The really big news though is that the number of people playing and watching video games has increased massively since the global lockdown began. The main streaming gaming platform, Twitch, saw its numbers increase by a third in March alone, whilst Verizon reported an increase in gaming traffic during peak hours by 75%. According to new research from Online Betting Guide (OLBG), Football Manager saw a record peak of players recently.
Many brands are now accelerating their move into the world of esports. Nike recently sponsored League of Legends teams in China, while Louis Vuitton created a travel case for the League of Legends World Championship trophy. BMW made a recent announcement that it was shifting a significant amount of its marketing budget into esports. “In the long-term esports will be our biggest footprint,” says Stefan Ponikva, head of BMW Brand Experience Shows & Events told Forbes, adding that esports will eventually eclipse spending on sports such as motorsports and golf. “The younger generation, being born digital first, doesn’t really care about TV or traditional advertising. Esports is our tool to reach them.”

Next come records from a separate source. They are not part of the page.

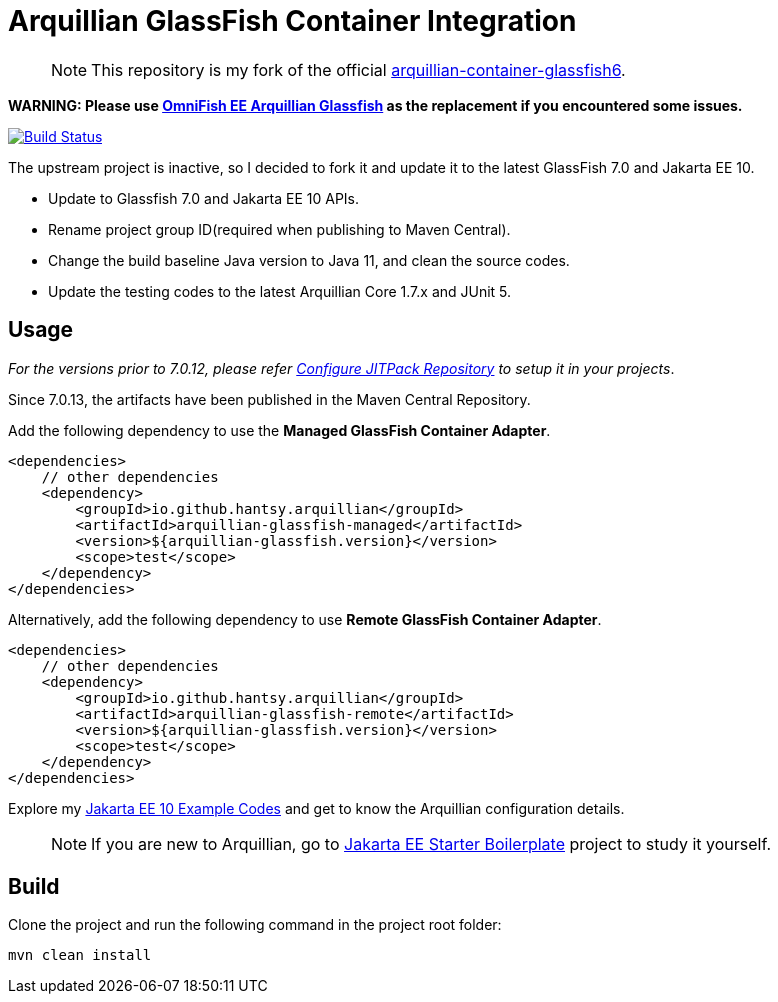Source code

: = Arquillian GlassFish Container Integration

> NOTE: This repository is my fork of the official https://github.com/arquillian/arquillian-container-glassfish6[arquillian-container-glassfish6].

*WARNING: Please use https://github.com/OmniFish-EE/arquillian-container-glassfish[OmniFish EE Arquillian Glassfish] as the replacement if you encountered some issues.*

image::https://github.com/hantsy/arquillian-container-glassfish-jakarta/actions/workflows/build.yml/badge.svg[Build Status,link=https://github.com/hantsy/arquillian-container-glassfish-jakarta/actions/workflows/build.yml]

The upstream project is inactive, so I decided to fork it and update it to the latest GlassFish 7.0 and Jakarta EE 10.

* Update to Glassfish 7.0 and Jakarta EE 10 APIs.
* Rename project group ID(required when publishing to Maven Central).
* Change the build baseline Java version to Java 11, and clean the source codes.
* Update the testing codes to the latest Arquillian Core 1.7.x and JUnit 5.

== Usage

__For the versions prior to 7.0.12, please refer link:JITPACK.adoc[Configure JITPack Repository] to setup it in your projects__.

Since 7.0.13, the artifacts have been published in the Maven Central Repository.

Add the following dependency to use the *Managed GlassFish Container Adapter*.

```xml
<dependencies>
    // other dependencies
    <dependency>
        <groupId>io.github.hantsy.arquillian</groupId>
        <artifactId>arquillian-glassfish-managed</artifactId>
        <version>${arquillian-glassfish.version}</version>
        <scope>test</scope>
    </dependency>
</dependencies>
```

Alternatively, add the following dependency to use *Remote GlassFish Container Adapter*.

```xml
<dependencies>
    // other dependencies
    <dependency>
        <groupId>io.github.hantsy.arquillian</groupId>
        <artifactId>arquillian-glassfish-remote</artifactId>
        <version>${arquillian-glassfish.version}</version>
        <scope>test</scope>
    </dependency>
</dependencies>
```

Explore my https://github.com/hantsy/jakartaee10-sandbox[Jakarta EE 10 Example Codes] and get to know the Arquillian configuration details.

> NOTE: If you are new to Arquillian, go to https://github.com/hantsy/jakartaee9-starter-boilerplate[Jakarta EE Starter Boilerplate] project to study it yourself.

== Build

Clone the project and run the following command in the project root folder:

```bash
mvn clean install
```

Even the UK Government is getting in on the act. Posters and banners bearing the slogan ‘Stay At Home, Save Lives’ alongside a coronavirus icon have been inserted into Codemasters’ DiRT Rally 2.0 racing game for PlayStation, Xbox and Windows, lining driving routes throughout the game. Other titles include Candy Crush Saga, Sniper Elite 4 and Farm Heroes Saga, which also display the messaging on landing pages and banners to millions of players.
Bidstack, the leading in-game advertising platform, who serves real world ads either programmatically or directly into the gaming environment, were the tech provider behind the DiRT Rally 2.0 campaign. Their CEO/Founder, James Draper recently told CNBC “The biggest change in how technology will be used post-pandemic is in the take up of esports by sports broadcasters. Esports is a growing area but the current crisis has highlighted the importance of accelerating its adoption for athletes, sporting organizations, teams and commercial rights holders.”

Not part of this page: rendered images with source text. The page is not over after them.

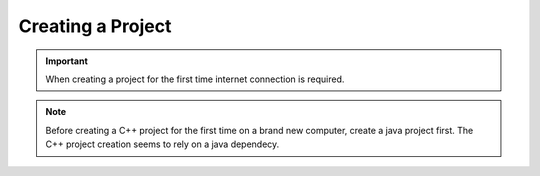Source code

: Creating a Project
==================

.. important:: When creating a project for the first time internet connection is required. 

.. note:: Before creating a C++ project for the first time on a brand new computer, create a java project first. The C++ project creation seems to rely on a java dependecy. 

.. tabs::

    .. tab:: Java

        Open the appropriate VS Code ``FRC VS Code 2020`` and hit ``Ctrl + Shift + P`` or ``F1`` to open the the command palette. In the command palette search for the command ``WPILib: Create a new project``.

        .. figure:: images/java/creating-a-project-1.png
            :align: center

        |

        The project creation window will open up.

        .. figure:: images/java/creating-a-project-2.png
            :align: center

        |

        1. Start by clicking on the *Select a project type(Example or Template)* button and select ``template``
        2. Choose a programming language by selecting the *Select a language* button. In this case ``Java``
        3. For *Select a project base*, select ``Command Robot``
        4. Choose a folder location to store the project
        5. Enter an appropriate project name
        6. Enter your team number

        An example of a filled out project creator is shown below.

        .. figure:: images/java/creating-a-project-3.png
            :align: center

        |

        Hit *Generate Project* to finalize the creation of the project. There will be a prompt as shown to open in a new window or the current window. A new window will open another instance of VS Code whereas the current window will close the any open project you have and place this project in the currently opened VS Code window.

        .. figure:: images/java/creating-a-project-4.png
            :align: center

        |

        .. note:: The project will then automatically build for the first time. If the build is not successful, either VS Code and WPILib was installed incorrectly or you are not connected to the internet.

        The VS Code window should now look like this and a Java project has been created!

        .. figure:: images/java/creating-a-project-5.png
            :align: center

        |

        .. important:: After creating a project it is always a good idea to run the ``Change the deploy target to VMX-Pi (from RoboRIO)`` command from the VMX-Pi WPILib extension. 

    .. tab:: C++

        .. note:: A computers ``anti-virus`` sometimes interferes with c++ projects, it is a good idea to have it disabled while working on code, compiling and deploying. 

        Open the appropriate VS Code ``FRC VS Code 2020`` and hit ``Ctrl + Shift + P`` or ``F1`` to open the the command palette. In the command palette search for the command ``WPILib: Create a new project``.

        .. figure:: images/c++/creating-a-project-1.png
            :align: center

        |

        The project creation window will open up.

        .. figure:: images/c++/creating-a-project-2.png
            :align: center

        |

        1. Start by clicking on the *Select a project type(Example or Template)* button and select ``template``
        2. Choose a programming language by selecting the *Select a language* button. In this case ``cpp``
        3. For *Select a project base*, select ``Command Robot``
        4. Choose a folder location to store the project
        5. Enter an appropriate project name
        6. Enter your team number

        An example of a filled out project creator is shown below.

        .. figure:: images/c++/creating-a-project-3.png
            :align: center

        |

        Hit *Generate Project* to finalize the creation of the project. There will be a prompt as shown to open in a new window or the current window. A new window will open another instance of VS Code whereas the current window will close the any open project you have and place this project in the currently opened VS Code window.

        .. figure:: images/c++/creating-a-project-4.png
            :align: center

        |

        .. note:: The project will then automatically build for the first time. If the build is not successful, either VS Code and WPILib was installed incorrectly or you are not connected to the internet.

        The VS Code window should now look like this and a Java project has been created!

        .. figure:: images/c++/creating-a-project-5.png
            :align: center
            
        |

        .. important:: After creating a project it is always a good idea to run the ``Change the deploy target to VMX-Pi (from RoboRIO)`` command from the VMX-Pi WPILib extension.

So without doubt esports and gaming offer great opportunity for brands, particularly those aimed at a younger demographic. However, a few words of warning. The cancellation of all major sporting events will definitely increase demand for esports and raise its profile in the medium term, but many esports companies will now be struggling to survive without their income from their physical events. Clearly this is true of many companies in all sectors, not just esports. My instinct is if your target audience overlaps with the gaming demographic you need to get involved somehow, but maybe start small and tread carefully.

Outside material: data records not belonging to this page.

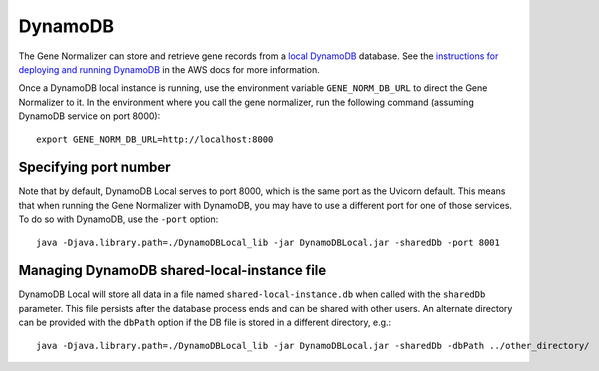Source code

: .. _dynamodb:

DynamoDB
========

The Gene Normalizer can store and retrieve gene records from a `local DynamoDB <https://docs.aws.amazon.com/amazondynamodb/latest/developerguide/DynamoDBLocal.html>`_ database. See the `instructions for deploying and running DynamoDB <https://docs.aws.amazon.com/amazondynamodb/latest/developerguide/DynamoDBLocal.DownloadingAndRunning.html>`_ in the AWS docs for more information.

Once a DynamoDB local instance is running, use the environment variable ``GENE_NORM_DB_URL`` to direct the Gene Normalizer to it. In the environment where you call the gene normalizer, run the following command (assuming DynamoDB service on port 8000): ::

    export GENE_NORM_DB_URL=http://localhost:8000


Specifying port number
-------------------------------

Note that by default, DynamoDB Local serves to port 8000, which is the same port as the Uvicorn default. This means that when running the Gene Normalizer with DynamoDB, you may have to use a different port for one of those services. To do so with DynamoDB, use the ``-port`` option: ::

    java -Djava.library.path=./DynamoDBLocal_lib -jar DynamoDBLocal.jar -sharedDb -port 8001


Managing DynamoDB shared-local-instance file
--------------------------------------------

DynamoDB Local will store all data in a file named ``shared-local-instance.db`` when called with the ``sharedDb`` parameter. This file persists after the database process ends and can be shared with other users. An alternate directory can be provided with the ``dbPath`` option if the DB file is stored in a different directory, e.g.: ::

    java -Djava.library.path=./DynamoDBLocal_lib -jar DynamoDBLocal.jar -sharedDb -dbPath ../other_directory/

Even the big four consultancies are now taking esports seriously. Andy Fahey of PwC told me:
“The big question is what comes next? How can esports build on its fortuitous moment in the sun? It is likely given its enhanced profile over these challenging times, when mainstream media and traditional sports markets resume, enough doors have been opened and credibility displayed, that higher levels of investment will flood through the esports market. This in turn will then see accelerated growth levels over the next 12 months”.
Mark Reed, CEO of WPP, said recently that the result of COVID-19 on the advertising world was “to accelerate the shift towards digital, so that 10 years of innovation is happening within four weeks.” And this is especially true of esports and its importance when trying to reach the increasingly unreachable younger audiences.
Stay safe. Play Computer Games. Listen to Podcasts.